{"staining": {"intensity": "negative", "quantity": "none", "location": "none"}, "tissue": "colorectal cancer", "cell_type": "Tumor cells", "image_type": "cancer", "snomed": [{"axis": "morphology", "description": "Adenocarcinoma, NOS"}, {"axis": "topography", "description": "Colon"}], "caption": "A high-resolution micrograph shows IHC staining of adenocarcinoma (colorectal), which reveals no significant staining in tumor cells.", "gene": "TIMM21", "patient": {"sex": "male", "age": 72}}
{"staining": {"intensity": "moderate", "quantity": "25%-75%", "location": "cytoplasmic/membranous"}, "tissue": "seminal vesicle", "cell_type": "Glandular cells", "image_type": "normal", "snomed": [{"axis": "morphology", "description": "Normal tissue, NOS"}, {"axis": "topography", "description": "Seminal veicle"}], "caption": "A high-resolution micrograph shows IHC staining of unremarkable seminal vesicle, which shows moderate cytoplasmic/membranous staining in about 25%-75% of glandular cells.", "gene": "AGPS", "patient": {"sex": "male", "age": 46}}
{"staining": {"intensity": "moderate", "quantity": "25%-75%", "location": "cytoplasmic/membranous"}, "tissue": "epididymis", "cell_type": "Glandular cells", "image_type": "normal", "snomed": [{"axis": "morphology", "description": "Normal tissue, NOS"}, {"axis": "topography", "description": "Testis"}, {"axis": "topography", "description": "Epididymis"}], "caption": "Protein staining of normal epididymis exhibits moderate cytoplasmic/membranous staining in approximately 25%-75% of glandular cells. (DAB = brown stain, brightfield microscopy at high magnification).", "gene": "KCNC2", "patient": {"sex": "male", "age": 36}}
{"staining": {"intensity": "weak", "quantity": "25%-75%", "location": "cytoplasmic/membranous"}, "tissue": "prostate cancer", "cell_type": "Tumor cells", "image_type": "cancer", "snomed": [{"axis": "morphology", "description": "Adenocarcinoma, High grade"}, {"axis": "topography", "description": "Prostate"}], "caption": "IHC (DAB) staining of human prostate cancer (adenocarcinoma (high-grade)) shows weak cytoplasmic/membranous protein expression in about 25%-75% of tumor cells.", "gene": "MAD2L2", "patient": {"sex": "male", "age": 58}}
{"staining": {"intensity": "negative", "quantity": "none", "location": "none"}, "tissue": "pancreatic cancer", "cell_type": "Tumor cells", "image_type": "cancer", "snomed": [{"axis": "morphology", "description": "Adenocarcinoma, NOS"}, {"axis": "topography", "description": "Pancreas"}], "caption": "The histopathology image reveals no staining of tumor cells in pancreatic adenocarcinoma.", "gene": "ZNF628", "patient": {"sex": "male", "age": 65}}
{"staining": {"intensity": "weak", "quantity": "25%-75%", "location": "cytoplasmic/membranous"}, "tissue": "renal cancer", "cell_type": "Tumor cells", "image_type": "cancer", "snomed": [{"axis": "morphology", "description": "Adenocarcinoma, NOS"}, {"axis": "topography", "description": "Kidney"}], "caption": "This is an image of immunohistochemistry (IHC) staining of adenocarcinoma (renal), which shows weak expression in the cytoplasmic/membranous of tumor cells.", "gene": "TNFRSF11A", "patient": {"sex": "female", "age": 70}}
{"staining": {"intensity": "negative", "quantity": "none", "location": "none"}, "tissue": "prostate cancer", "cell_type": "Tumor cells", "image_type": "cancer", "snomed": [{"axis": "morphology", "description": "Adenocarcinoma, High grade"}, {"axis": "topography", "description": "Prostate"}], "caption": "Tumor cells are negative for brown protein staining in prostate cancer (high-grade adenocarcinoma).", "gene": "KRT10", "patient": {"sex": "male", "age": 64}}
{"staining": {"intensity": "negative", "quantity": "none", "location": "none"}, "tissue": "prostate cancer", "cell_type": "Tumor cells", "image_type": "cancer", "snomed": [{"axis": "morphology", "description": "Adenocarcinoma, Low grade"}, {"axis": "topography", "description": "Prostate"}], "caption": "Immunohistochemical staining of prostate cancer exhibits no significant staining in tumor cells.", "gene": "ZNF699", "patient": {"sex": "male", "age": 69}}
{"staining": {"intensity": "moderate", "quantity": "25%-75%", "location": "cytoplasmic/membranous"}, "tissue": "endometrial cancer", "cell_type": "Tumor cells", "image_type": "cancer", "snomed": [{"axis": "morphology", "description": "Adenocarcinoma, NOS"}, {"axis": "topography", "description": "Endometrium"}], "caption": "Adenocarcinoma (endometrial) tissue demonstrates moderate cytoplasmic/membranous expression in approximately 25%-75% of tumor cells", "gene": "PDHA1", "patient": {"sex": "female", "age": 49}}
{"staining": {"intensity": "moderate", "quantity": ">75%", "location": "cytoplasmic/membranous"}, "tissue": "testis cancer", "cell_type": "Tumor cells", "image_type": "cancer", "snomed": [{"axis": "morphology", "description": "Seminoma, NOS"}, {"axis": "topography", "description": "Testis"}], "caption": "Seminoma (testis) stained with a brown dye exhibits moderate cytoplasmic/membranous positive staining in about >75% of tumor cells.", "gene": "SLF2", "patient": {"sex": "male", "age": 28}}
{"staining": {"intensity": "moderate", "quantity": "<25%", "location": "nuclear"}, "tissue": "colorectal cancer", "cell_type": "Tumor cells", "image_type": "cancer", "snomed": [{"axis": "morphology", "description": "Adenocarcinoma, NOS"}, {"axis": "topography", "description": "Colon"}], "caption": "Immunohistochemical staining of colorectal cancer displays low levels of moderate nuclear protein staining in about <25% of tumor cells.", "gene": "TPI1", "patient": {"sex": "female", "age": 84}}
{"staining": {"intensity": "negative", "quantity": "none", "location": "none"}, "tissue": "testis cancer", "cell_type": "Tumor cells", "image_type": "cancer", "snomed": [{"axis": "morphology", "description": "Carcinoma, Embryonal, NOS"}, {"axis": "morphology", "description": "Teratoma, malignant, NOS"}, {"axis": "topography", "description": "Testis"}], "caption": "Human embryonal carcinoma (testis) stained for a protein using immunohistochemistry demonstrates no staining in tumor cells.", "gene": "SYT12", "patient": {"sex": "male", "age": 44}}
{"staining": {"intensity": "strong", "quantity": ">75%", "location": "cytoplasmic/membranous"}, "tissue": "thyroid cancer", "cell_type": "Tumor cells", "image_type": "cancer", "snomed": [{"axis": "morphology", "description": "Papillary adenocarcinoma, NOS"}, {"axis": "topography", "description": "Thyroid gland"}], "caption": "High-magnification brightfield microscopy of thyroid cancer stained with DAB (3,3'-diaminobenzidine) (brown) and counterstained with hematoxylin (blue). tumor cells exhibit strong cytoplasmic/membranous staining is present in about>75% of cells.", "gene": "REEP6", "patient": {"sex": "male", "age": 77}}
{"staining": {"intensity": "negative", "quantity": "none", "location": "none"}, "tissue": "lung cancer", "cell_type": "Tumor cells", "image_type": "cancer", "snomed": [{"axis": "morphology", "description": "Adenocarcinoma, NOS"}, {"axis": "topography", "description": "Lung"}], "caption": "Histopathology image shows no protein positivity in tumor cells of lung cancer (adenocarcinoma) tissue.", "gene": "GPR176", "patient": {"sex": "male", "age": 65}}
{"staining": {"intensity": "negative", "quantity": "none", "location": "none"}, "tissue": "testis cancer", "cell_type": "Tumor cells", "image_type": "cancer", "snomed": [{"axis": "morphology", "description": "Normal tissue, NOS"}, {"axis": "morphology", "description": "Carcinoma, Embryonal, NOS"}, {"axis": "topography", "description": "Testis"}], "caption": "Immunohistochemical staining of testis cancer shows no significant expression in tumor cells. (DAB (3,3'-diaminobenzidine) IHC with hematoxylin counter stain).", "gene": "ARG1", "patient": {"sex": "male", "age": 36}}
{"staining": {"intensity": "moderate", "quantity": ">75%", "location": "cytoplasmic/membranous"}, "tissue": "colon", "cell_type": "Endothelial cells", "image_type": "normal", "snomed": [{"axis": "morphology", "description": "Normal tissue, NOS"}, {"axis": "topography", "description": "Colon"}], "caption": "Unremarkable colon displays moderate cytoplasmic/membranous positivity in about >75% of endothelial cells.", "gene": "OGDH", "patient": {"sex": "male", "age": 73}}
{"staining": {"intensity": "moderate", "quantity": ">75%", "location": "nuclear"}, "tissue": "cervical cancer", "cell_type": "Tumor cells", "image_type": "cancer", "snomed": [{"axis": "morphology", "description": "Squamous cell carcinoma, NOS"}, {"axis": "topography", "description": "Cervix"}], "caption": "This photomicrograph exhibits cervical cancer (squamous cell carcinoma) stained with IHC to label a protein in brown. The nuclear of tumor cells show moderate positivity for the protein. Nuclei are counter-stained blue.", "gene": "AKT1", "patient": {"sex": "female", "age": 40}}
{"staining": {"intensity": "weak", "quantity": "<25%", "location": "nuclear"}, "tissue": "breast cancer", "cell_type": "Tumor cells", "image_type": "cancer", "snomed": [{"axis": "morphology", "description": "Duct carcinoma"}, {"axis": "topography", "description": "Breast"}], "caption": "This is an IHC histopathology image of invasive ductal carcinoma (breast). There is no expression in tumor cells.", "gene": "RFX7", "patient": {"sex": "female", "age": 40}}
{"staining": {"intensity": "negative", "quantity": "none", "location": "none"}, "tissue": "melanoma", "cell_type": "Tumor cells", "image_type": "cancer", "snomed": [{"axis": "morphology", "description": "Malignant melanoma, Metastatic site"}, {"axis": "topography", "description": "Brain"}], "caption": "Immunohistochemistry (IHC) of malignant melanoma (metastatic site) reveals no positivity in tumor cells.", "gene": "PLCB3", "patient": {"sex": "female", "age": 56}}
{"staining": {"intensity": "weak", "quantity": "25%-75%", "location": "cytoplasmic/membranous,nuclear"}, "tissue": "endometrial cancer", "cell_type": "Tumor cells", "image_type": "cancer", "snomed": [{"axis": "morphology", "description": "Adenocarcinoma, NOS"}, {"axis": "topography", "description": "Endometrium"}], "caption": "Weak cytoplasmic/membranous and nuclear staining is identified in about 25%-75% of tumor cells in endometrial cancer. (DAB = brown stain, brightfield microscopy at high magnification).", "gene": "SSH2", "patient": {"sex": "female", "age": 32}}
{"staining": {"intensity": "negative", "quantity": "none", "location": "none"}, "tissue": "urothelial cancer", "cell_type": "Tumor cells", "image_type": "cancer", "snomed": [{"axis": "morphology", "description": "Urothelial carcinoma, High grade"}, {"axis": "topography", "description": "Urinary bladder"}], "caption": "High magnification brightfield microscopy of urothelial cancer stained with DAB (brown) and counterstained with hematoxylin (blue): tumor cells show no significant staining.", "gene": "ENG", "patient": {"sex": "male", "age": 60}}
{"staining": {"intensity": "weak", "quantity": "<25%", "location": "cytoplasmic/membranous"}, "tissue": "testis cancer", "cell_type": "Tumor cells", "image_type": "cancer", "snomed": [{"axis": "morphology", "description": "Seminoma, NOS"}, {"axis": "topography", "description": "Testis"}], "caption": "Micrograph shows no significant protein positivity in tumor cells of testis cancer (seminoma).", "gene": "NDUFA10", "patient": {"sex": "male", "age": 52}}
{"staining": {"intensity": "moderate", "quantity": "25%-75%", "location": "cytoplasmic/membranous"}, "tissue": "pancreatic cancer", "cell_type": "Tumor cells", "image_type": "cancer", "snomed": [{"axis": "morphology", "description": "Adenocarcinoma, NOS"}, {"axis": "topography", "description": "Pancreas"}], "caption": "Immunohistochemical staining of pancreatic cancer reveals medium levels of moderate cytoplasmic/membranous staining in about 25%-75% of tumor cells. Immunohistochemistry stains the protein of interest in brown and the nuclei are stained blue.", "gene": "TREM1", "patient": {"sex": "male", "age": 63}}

## What is being asked
Using the entries above, give again exactly the lines from the line holding "cells are negative" through the line holding "(testis) stained with". Include both end lines and nothing else.

## Response to the task
{"staining": {"intensity": "negative", "quantity": "none", "location": "none"}, "tissue": "prostate cancer", "cell_type": "Tumor cells", "image_type": "cancer", "snomed": [{"axis": "morphology", "description": "Adenocarcinoma, High grade"}, {"axis": "topography", "description": "Prostate"}], "caption": "Tumor cells are negative for brown protein staining in prostate cancer (high-grade adenocarcinoma).", "gene": "KRT10", "patient": {"sex": "male", "age": 64}}
{"staining": {"intensity": "negative", "quantity": "none", "location": "none"}, "tissue": "prostate cancer", "cell_type": "Tumor cells", "image_type": "cancer", "snomed": [{"axis": "morphology", "description": "Adenocarcinoma, Low grade"}, {"axis": "topography", "description": "Prostate"}], "caption": "Immunohistochemical staining of prostate cancer exhibits no significant staining in tumor cells.", "gene": "ZNF699", "patient": {"sex": "male", "age": 69}}
{"staining": {"intensity": "moderate", "quantity": "25%-75%", "location": "cytoplasmic/membranous"}, "tissue": "endometrial cancer", "cell_type": "Tumor cells", "image_type": "cancer", "snomed": [{"axis": "morphology", "description": "Adenocarcinoma, NOS"}, {"axis": "topography", "description": "Endometrium"}], "caption": "Adenocarcinoma (endometrial) tissue demonstrates moderate cytoplasmic/membranous expression in approximately 25%-75% of tumor cells", "gene": "PDHA1", "patient": {"sex": "female", "age": 49}}
{"staining": {"intensity": "moderate", "quantity": ">75%", "location": "cytoplasmic/membranous"}, "tissue": "testis cancer", "cell_type": "Tumor cells", "image_type": "cancer", "snomed": [{"axis": "morphology", "description": "Seminoma, NOS"}, {"axis": "topography", "description": "Testis"}], "caption": "Seminoma (testis) stained with a brown dye exhibits moderate cytoplasmic/membranous positive staining in about >75% of tumor cells.", "gene": "SLF2", "patient": {"sex": "male", "age": 28}}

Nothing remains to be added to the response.